The 2026 FIFA World Cup has moved into its next stretch, and Wednesday and Thursday bring a slate that puts two first-timers front and center: the Democratic Republic of the Congo and Uzbekistan. The tournament’s first six days are over, the U.S. and Mexico have already opened with wins, and the schedule now turns to a set of matches that could reshape the early tone of the 48-team event.
That is why Fifa Games Tomorrow is drawing searches now. The guide covers matches across the U.S., Mexico and Canada, with kickoffs listed for Wednesday and Thursday at 10 a.m., 1 p.m., 4 p.m., 7 p.m. and 9 a.m. in the matches highlighted for the opening phase. Cristiano Ronaldo, 41, is in the field for a sixth time, and his Portugal side opens against the Democratic Republic of the Congo, which has waited since 1974 for a return to the tournament.
For the Congo side, the route back has already carried more than one layer of significance. The team qualified by beating Jamaica in extra time in an inter-confederation playoff in March, then saw its final pretournament tuneup against Chile canceled in Spain because of health concerns tied to the Ebola outbreak in Congo. It later played Chile in France and lost 2-1. Before that, its only two defeats in the last year had come against Senegal and Algeria. That is the backdrop to a first game against Portugal, which is ranked fifth and arrives with Ronaldo still chasing another chapter in a career that has already stretched across five previous World Cups.

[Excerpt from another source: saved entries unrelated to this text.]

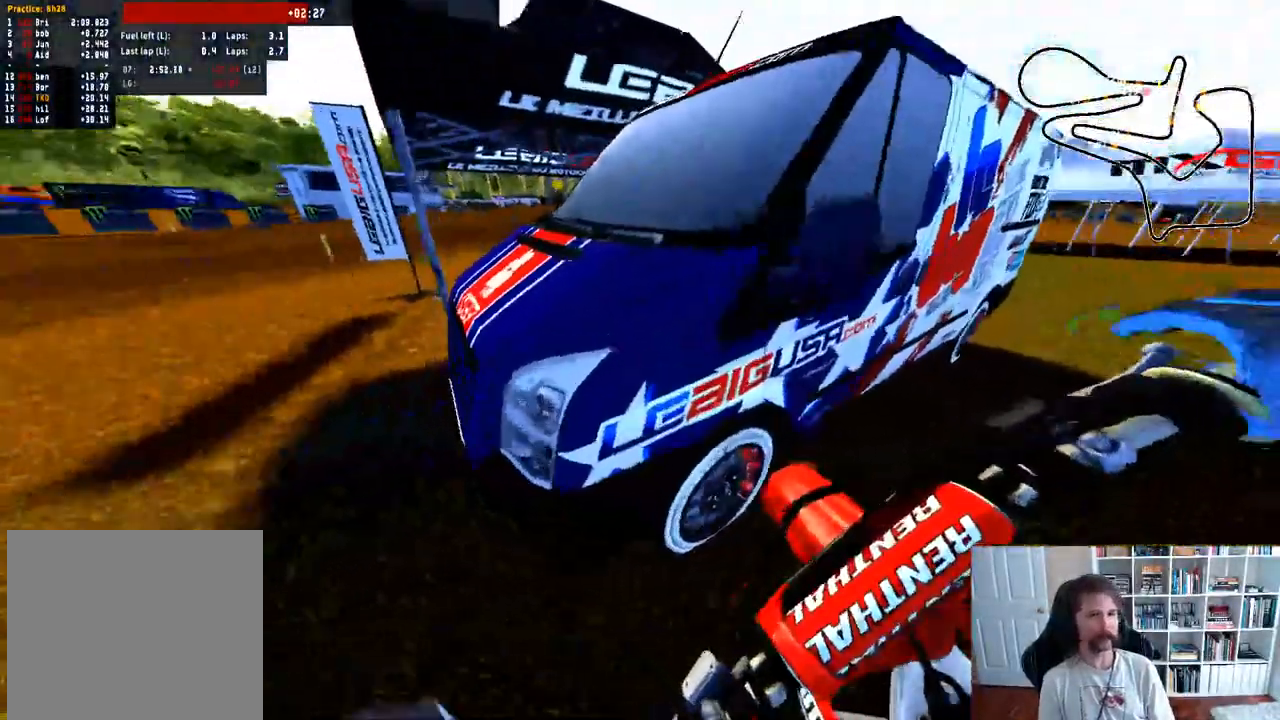
{"dt_ms": 500, "buttons": ["R2"], "left_stick": "center", "right_stick": "center", "events": [[83, "R2", "up"], [167, "R2", "down"], [167, "left_stick", "left"], [333, "left_stick", "center"]]}
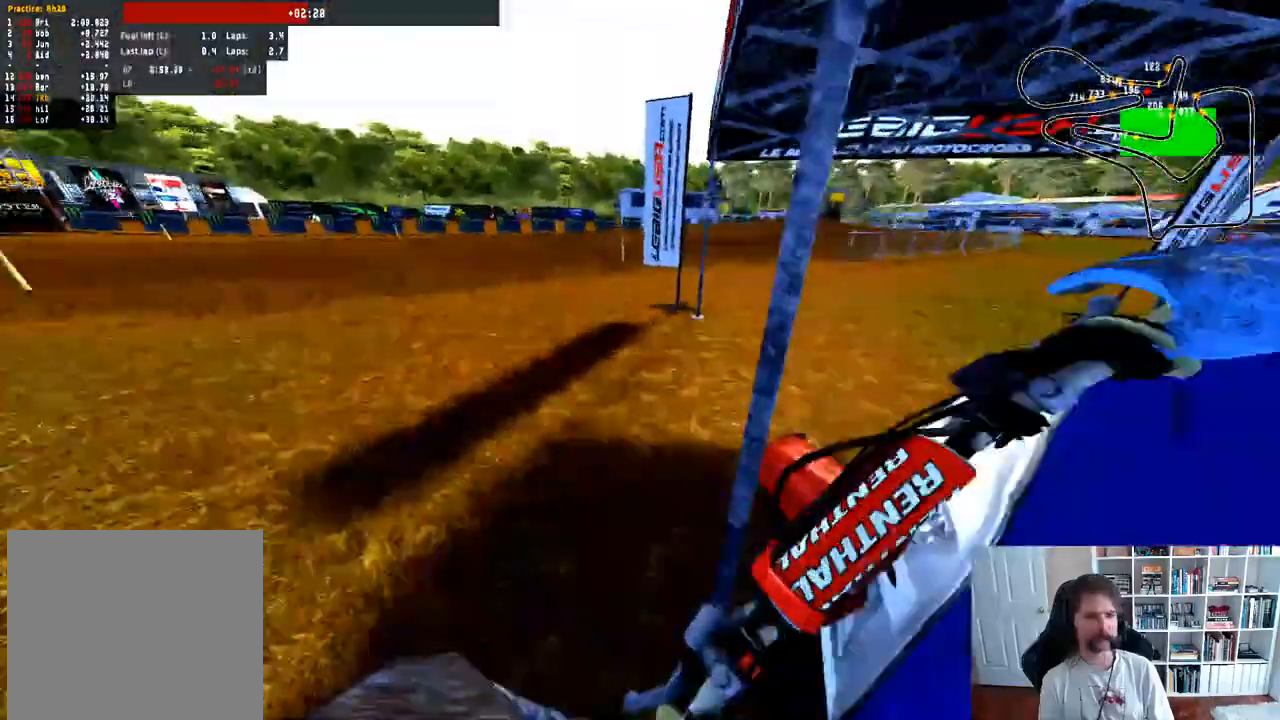
{"dt_ms": 500, "buttons": ["R2"], "left_stick": "left", "right_stick": "center"}
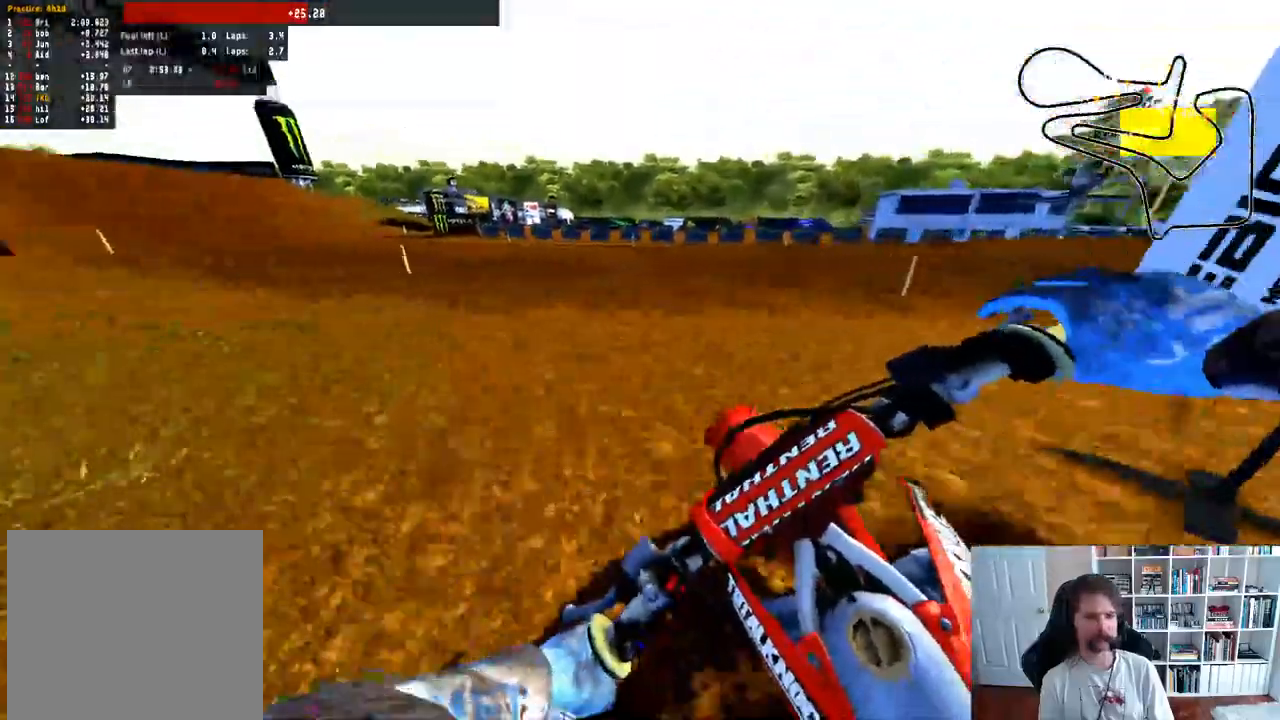
{"dt_ms": 1000, "buttons": ["R2"], "left_stick": "left", "right_stick": "center"}
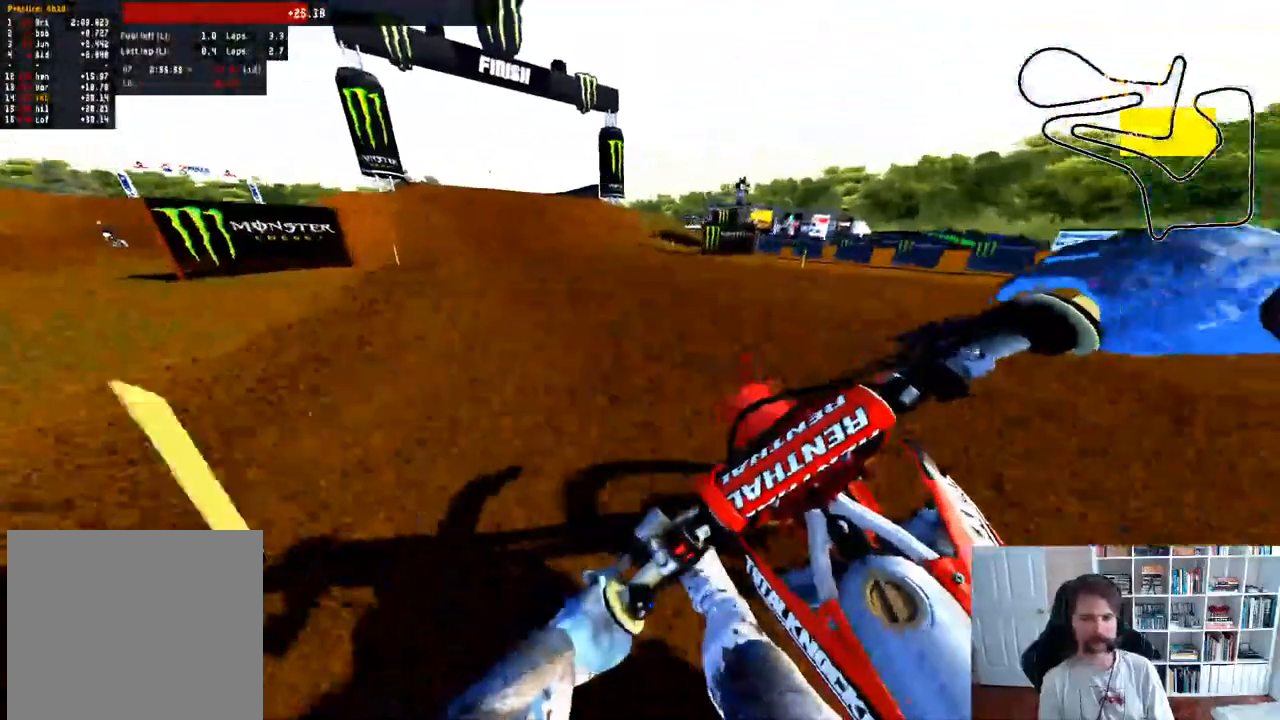
{"dt_ms": 500, "buttons": ["R2"], "left_stick": "left", "right_stick": "center", "events": [[50, "B", "down"], [167, "left_stick", "center"], [183, "B", "up"], [467, "left_stick", "left"]]}
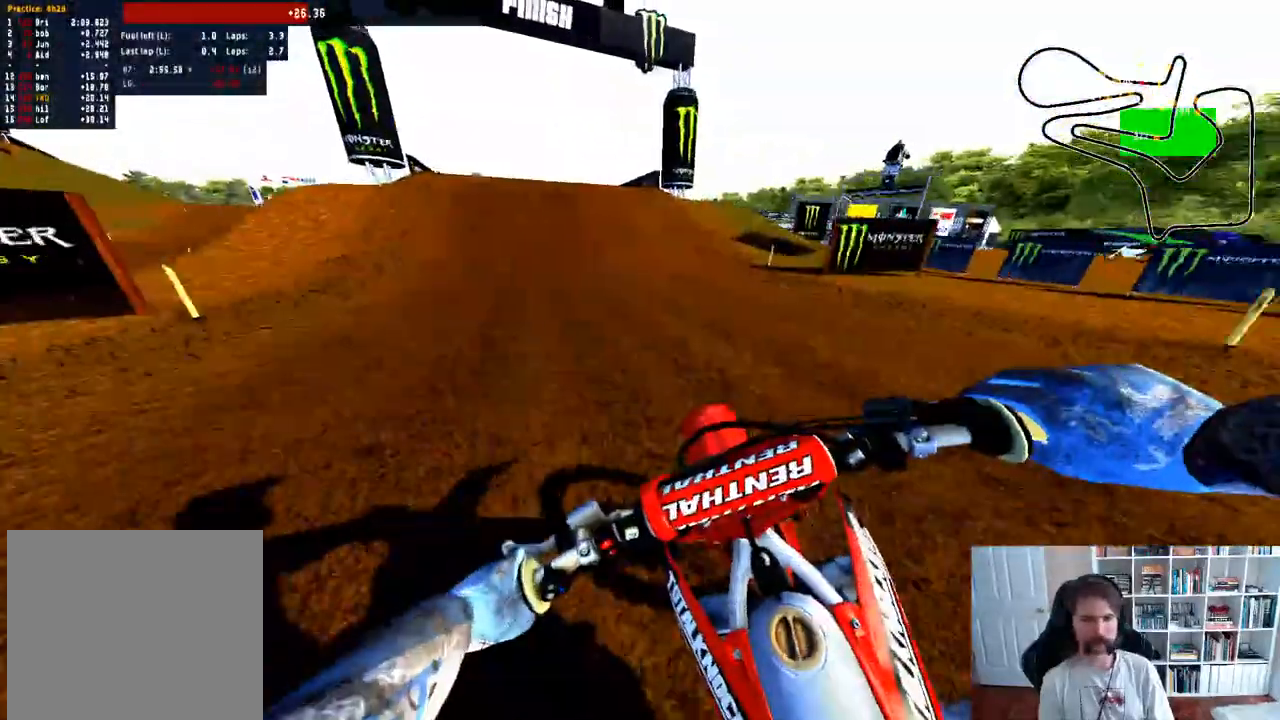
{"dt_ms": 500, "buttons": ["R2"], "left_stick": "center", "right_stick": "center", "events": [[133, "left_stick", "center"]]}
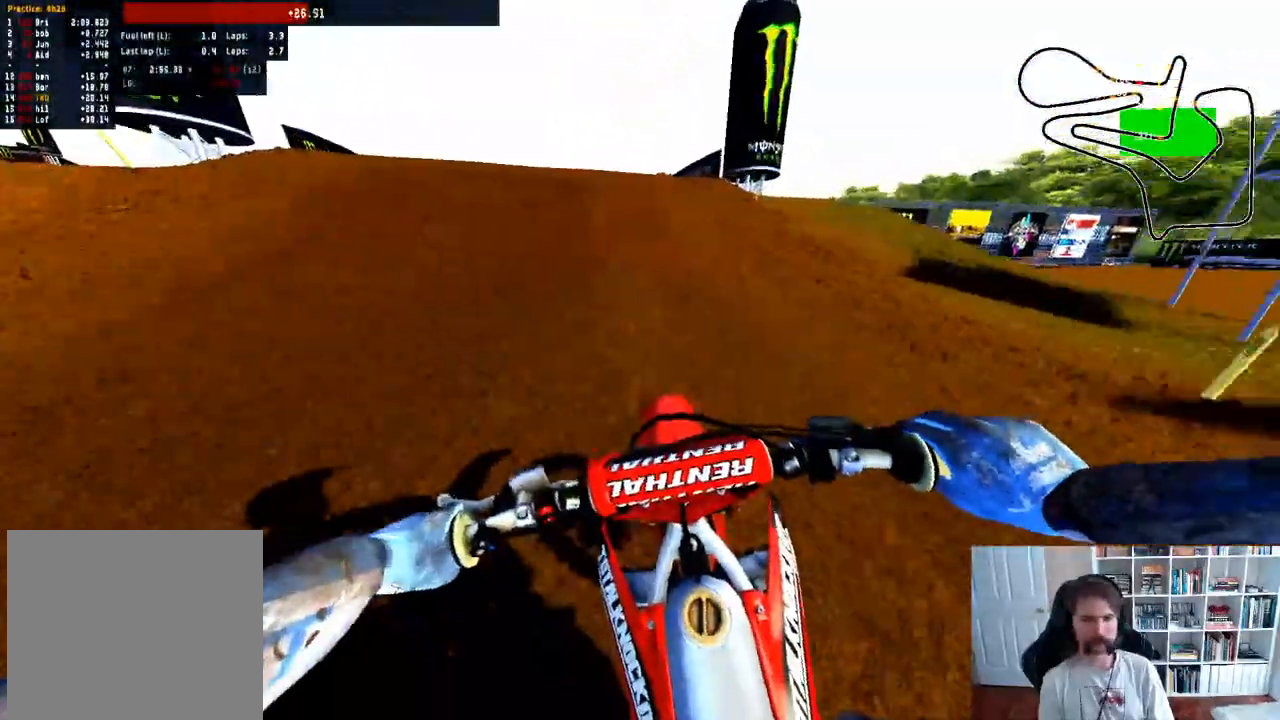
{"dt_ms": 500, "buttons": ["R2"], "left_stick": "down", "right_stick": "up", "events": [[17, "left_stick", "up-left"], [100, "R3", "down"], [100, "left_stick", "center"], [167, "R3", "up"], [267, "right_stick", "up"], [333, "left_stick", "down"]]}
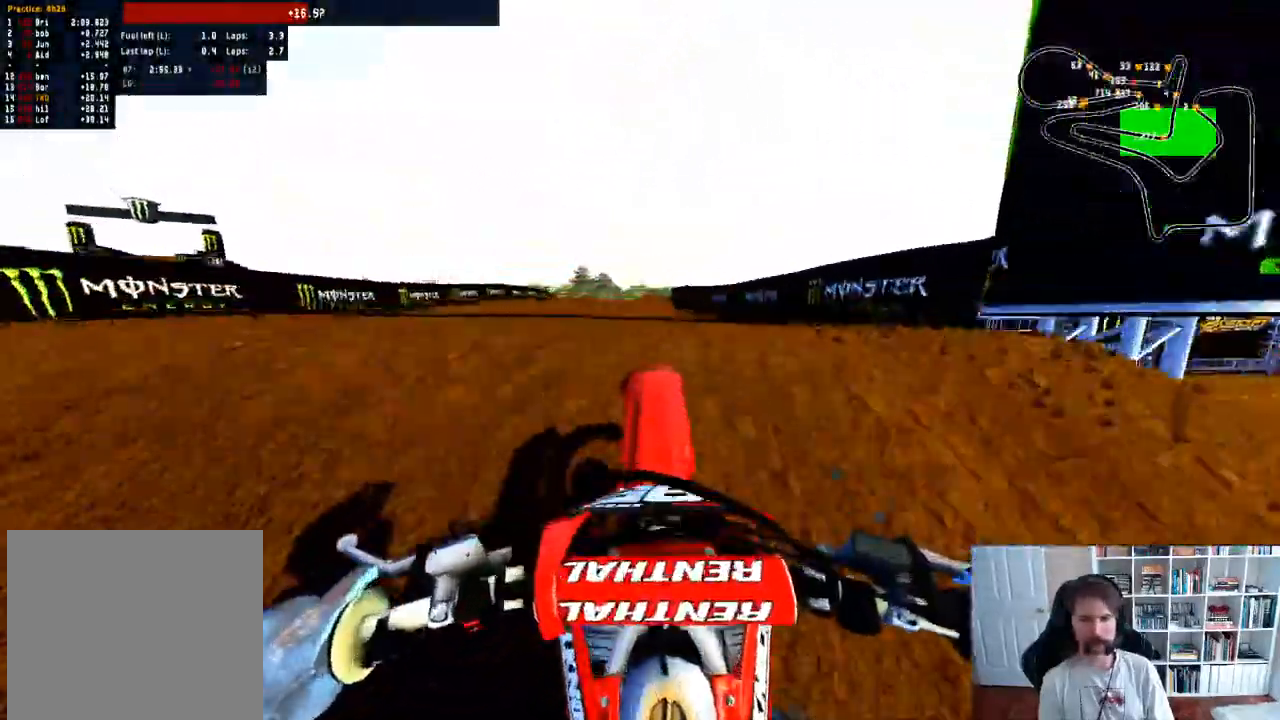
{"dt_ms": 500, "buttons": ["R2"], "left_stick": "down", "right_stick": "up", "events": []}
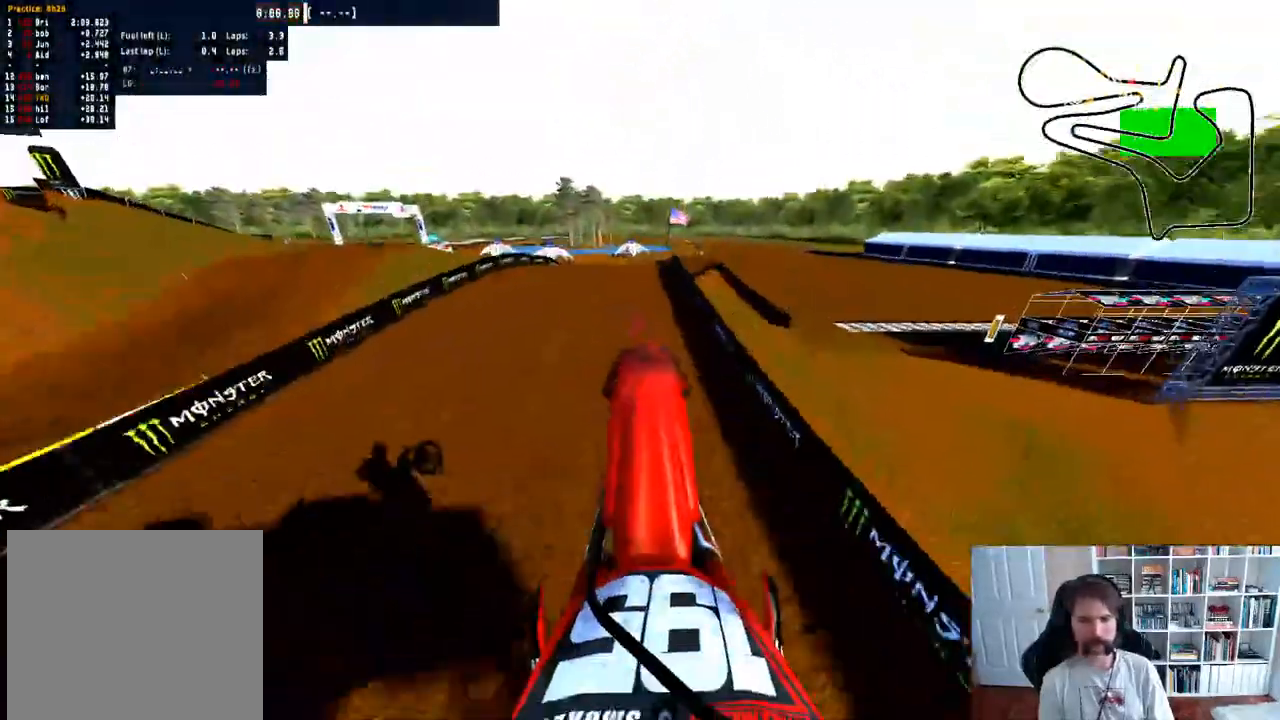
{"dt_ms": 500, "buttons": ["R2"], "left_stick": "down", "right_stick": "up", "events": [[50, "R2", "up"], [233, "R2", "down"]]}
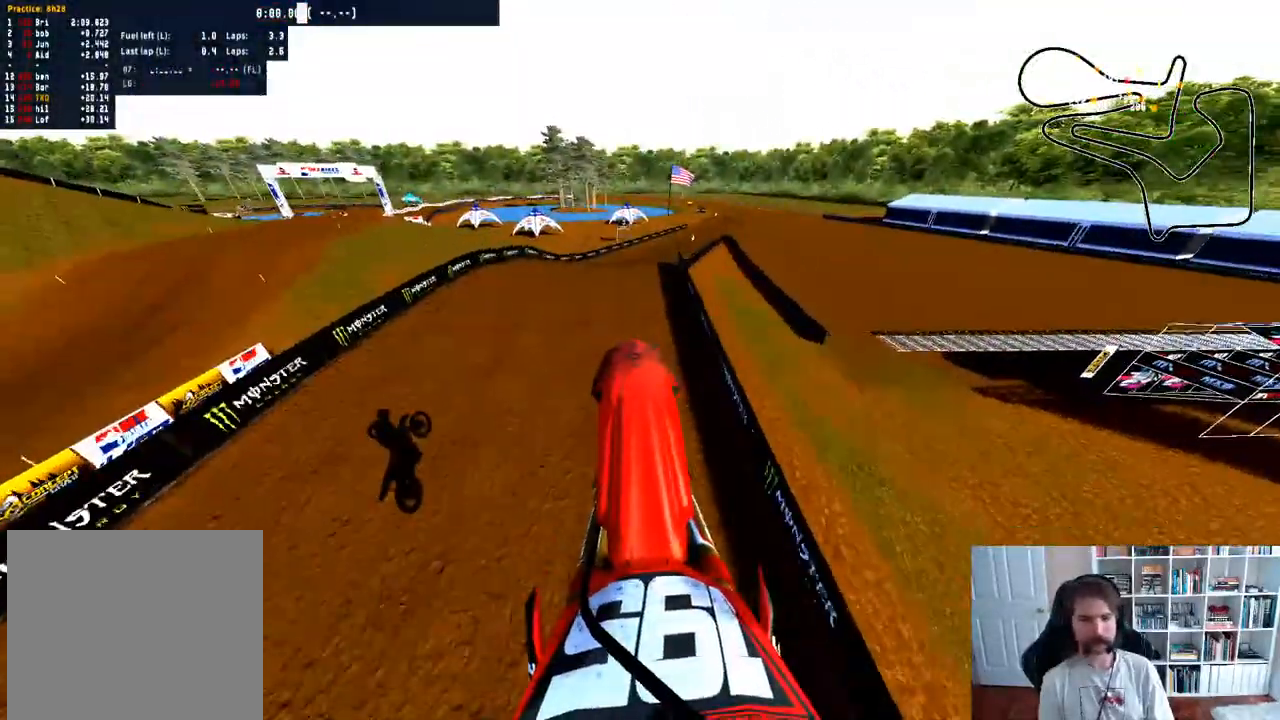
{"dt_ms": 500, "buttons": ["R2"], "left_stick": "center", "right_stick": "up", "events": [[417, "left_stick", "center"]]}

Uzbekistan brings its own milestone. It is a first-time qualifier and finished second to Iran in its Asian Confederation group, with Eldor Shomurodov leading the national side’s scoring history and appearances while also sharing the lead in Turkey’s Super Lig with 22 scores this season. The rest of the guide carries familiar names with sharp edges: Colombia is back after missing the 2022 tournament; Néstor Lorenzo guided it to a 28-game unbeaten streak between 2022 and 2024; Croatia meets England again after winning their last World Cup meeting in extra time in the 2018 semifinals; and Panama and Ghana begin another test of whether their recent tournament résumés can turn into results.
The other pressure point sits with the teams that have been here before but still have something to prove. Panama has seven players from its 2018 squad back and still seeks its first World Cup win, with Ismael Diaz and captain Anibal Godoy among the returnees. Ghana has qualified for five of the last six World Cups but has not gone beyond the group stage since 2010, and Jordan Ayew remains its all-time leader in caps and active leader in goals. South Africa also enters the week shorthanded, without two key midfielders, a reminder that the opening matches are being shaped as much by absences as by ambition.
The next question is not whether the schedule matters. It already does. It is whether the teams making rare returns, or first appearances, can turn a long wait into a fast start when Wednesday and Thursday finally arrive.